The West Michigan hitters began waiting on Tinoco more in the 4th. He did have great control of his slider, though, bending hitters' knees a bit at least twice. He also gave up his first hard contact of the game, a hard line drive up the middle. Tinoco needed 18 pitches to get through the inning.
The 5th is where things fell apart for Tinoco. With his pitch count up a bit, and with the West Michigan hitters getting their second look at him, they began teeing off on Tinoco's offerings. He gave up a hard hit leadoff groundball on the first pitch that handcuffed 1st baseman Ryan McBroom and was generously scored a single, followed by a hard hit double down the 3rd base line on the next pitch. McBroom made a nice play on a groundball after that, holding the runners at 2nd and 3rd, but the next batter cracked another double down the 3rd base line to score the runners.

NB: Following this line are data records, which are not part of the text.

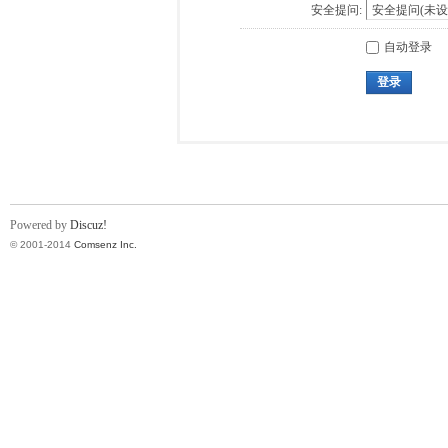
安全提问:
自动登录
登录
Powered by
Discuz!
© 2001-2014
Comsenz Inc.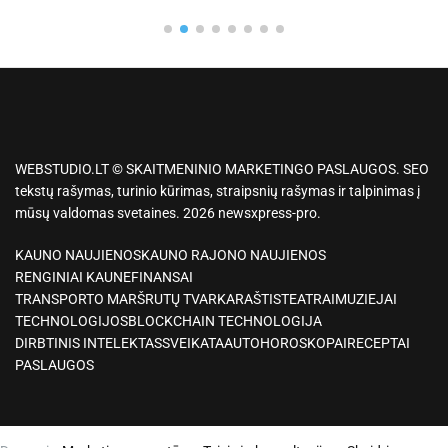
WEBSTUDIO.LT © SKAITMENINIO MARKETINGO PASLAUGOS. SEO
tekstų rašymas, turinio kūrimas, straipsnių rašymas ir talpinimas į
mūsų valdomas svetaines. 2026 newsxpress-pro.
KAUNO NAUJIENOS
KAUNO RAJONO NAUJIENOS
RENGINIAI KAUNE
FINANSAI
TRANSPORTO MARŠRUTŲ TVARKARAŠTIS
TEATRAI
MUZIEJAI
TECHNOLOGIJOS
BLOCKCHAIN TECHNOLOGIJA
DIRBTINIS INTELEKTAS
SVEIKATA
AUTO
HOROSKOPAI
RECEPTAI
PASLAUGOS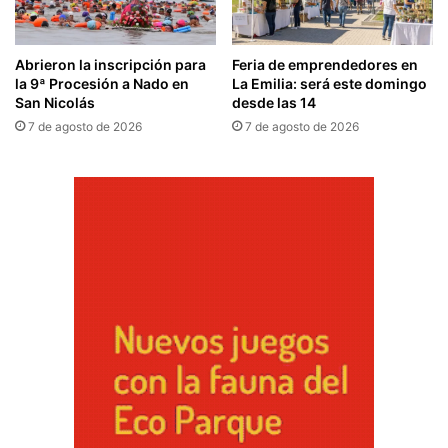
Abrieron la inscripción para
Feria de emprendedores en
la 9ª Procesión a Nado en
La Emilia: será este domingo
San Nicolás
desde las 14
7 de agosto de 2026
7 de agosto de 2026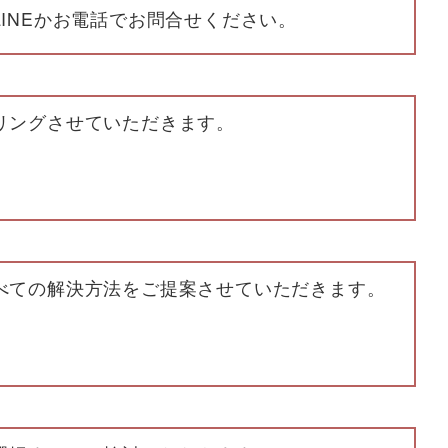
INEかお電話でお問合せください。
リングさせていただきます。
べての解決方法をご提案させていただきます。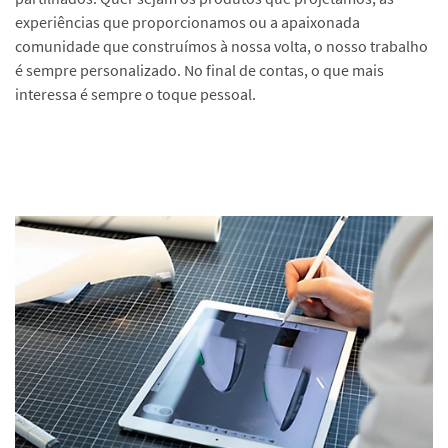
experiências que proporcionamos ou a apaixonada
comunidade que construímos à nossa volta, o nosso trabalho
é sempre personalizado. No final de contas, o que mais
interessa é sempre o toque pessoal.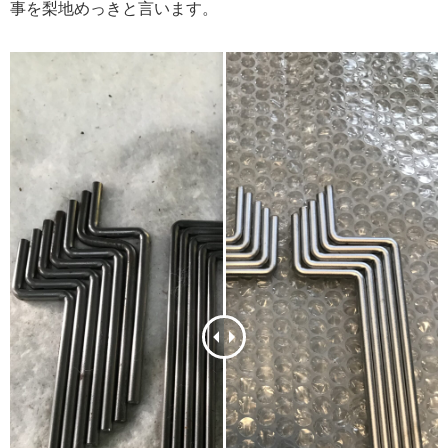
事を梨地めっきと言います。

A flyball out to Left put Tinoco one out away from getting out of the inning, but he gave up more hard contact for another double (the fourth of the inning) to bring in the inning's' fourth run. Tinoco got a swinging strikeout to end the inning. He threw only 14 pitches in the frame - he lost the bottom part of the zone, which he had all but owned through the first four innings, and the West Michigan hitters hit his high-in-the-strike-zone pitches early in the count, and hard.
Did Tinoco get rattled by McBroom's inability to cleanly field that first-pitch shot? That's hard to say, but he did seem to lose his focus that inning. He seemed to be trying to blow the ball by the West Michigan hitters, and he left the ball up as a result. There have been reports that Tinoco sometimes collapses his front leg during his delivery, which causes him to fall off to the first base side, and leave his pitches up. I couldn't tell if such was the case in the 5th - he was falling off toward 1st, but it was hard to tell from the angle we had if he was collapsing that leg or not.

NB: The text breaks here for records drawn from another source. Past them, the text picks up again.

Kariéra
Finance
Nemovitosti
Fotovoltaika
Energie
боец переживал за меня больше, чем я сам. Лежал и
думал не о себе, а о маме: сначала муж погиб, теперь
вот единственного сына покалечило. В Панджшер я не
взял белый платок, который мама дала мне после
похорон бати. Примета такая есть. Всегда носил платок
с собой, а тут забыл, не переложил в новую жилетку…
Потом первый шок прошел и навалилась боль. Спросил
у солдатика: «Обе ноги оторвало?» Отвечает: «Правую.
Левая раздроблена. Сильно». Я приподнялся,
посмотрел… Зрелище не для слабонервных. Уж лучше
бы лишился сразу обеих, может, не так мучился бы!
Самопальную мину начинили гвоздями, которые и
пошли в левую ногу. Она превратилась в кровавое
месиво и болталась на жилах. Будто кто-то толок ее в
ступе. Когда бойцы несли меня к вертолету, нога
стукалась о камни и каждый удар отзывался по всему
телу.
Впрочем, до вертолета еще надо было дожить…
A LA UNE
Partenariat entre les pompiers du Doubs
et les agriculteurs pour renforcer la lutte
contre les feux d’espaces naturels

Now that he's in full season ball, there was no rescue from the bullpen for Tinoco in the 5th. He was given the chance to pitch out of trouble, and was also allowed to come back out for the 6th, which, after giving up another first pitch, leadoff double to Pankake, he retired the next three hitters in order, needing only 7 pitches to finish the inning.
There was a lot to like from this outing. Take away that disastrous fifth, and you have a dominant performance. Tinoco retired 6 of the first 8 hitters on groundballs, and had 8 groundouts (against 3 flyball outs) on the day. He threw 74 pitches, 50 of them for strikes. For the day, Tinoco went 6 innings, allowing 8 hits, 4 runs (all earned), no walks, and struck out 6.

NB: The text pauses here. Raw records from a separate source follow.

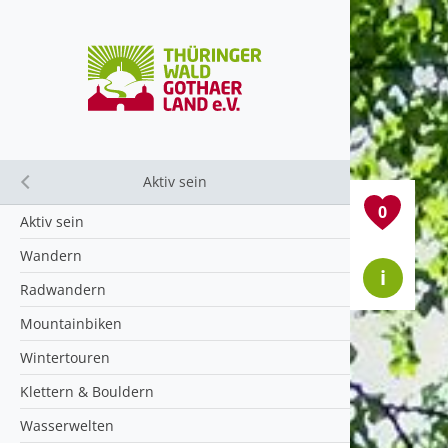
Aktiv sein
Close submenu
0
Aktiv sein
Wandern
i
Radwandern
Mountainbiken
Wintertouren
Klettern & Bouldern
Wasserwelten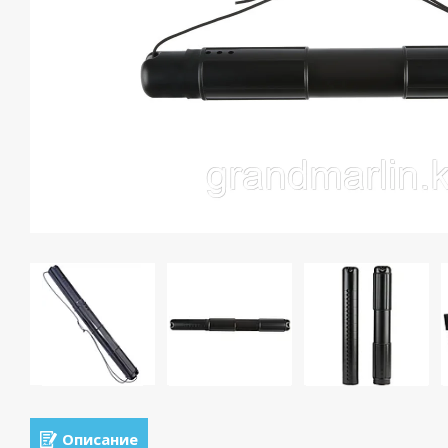
Описание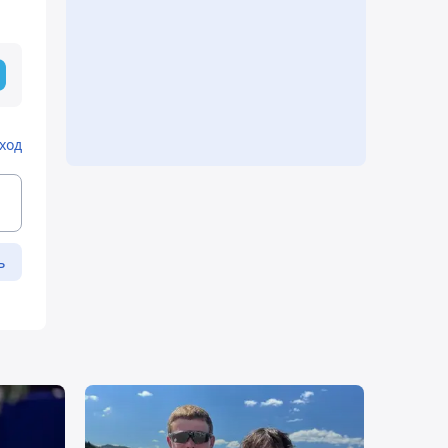
ход
ь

Is Tinoco a future big leaguer? That's hard to say. He has the long, lean (6'4", 190) frame that the Blue Jays covet in a pitcher. He has struck out more than twice as many hitters as he has walked in his minor career, and he has almost 2.5 groundouts for every flyout. The 26th-ranked Blue Jays prospect by Baseball America is only 20, but as a player in Low A, he's a long way away from the majors. His fastball sits between 91-93, and has hit 95 - because he's around the plate so much, and since his velocity isn't necessarily premium, being down in the zone with that sinker is essential. When he's not, 5th innings like today occur. His hitter's heat map would seem to back that up:
That the Blue Jays skipped Tinoco from Bluefield to Lansing (bypassing Vancouver) says a lot about the organization's belief in his abilities. Just turned 20, Tinoco is still learning, and making the transition from thrower to pitcher. It will be interesting to watch his development.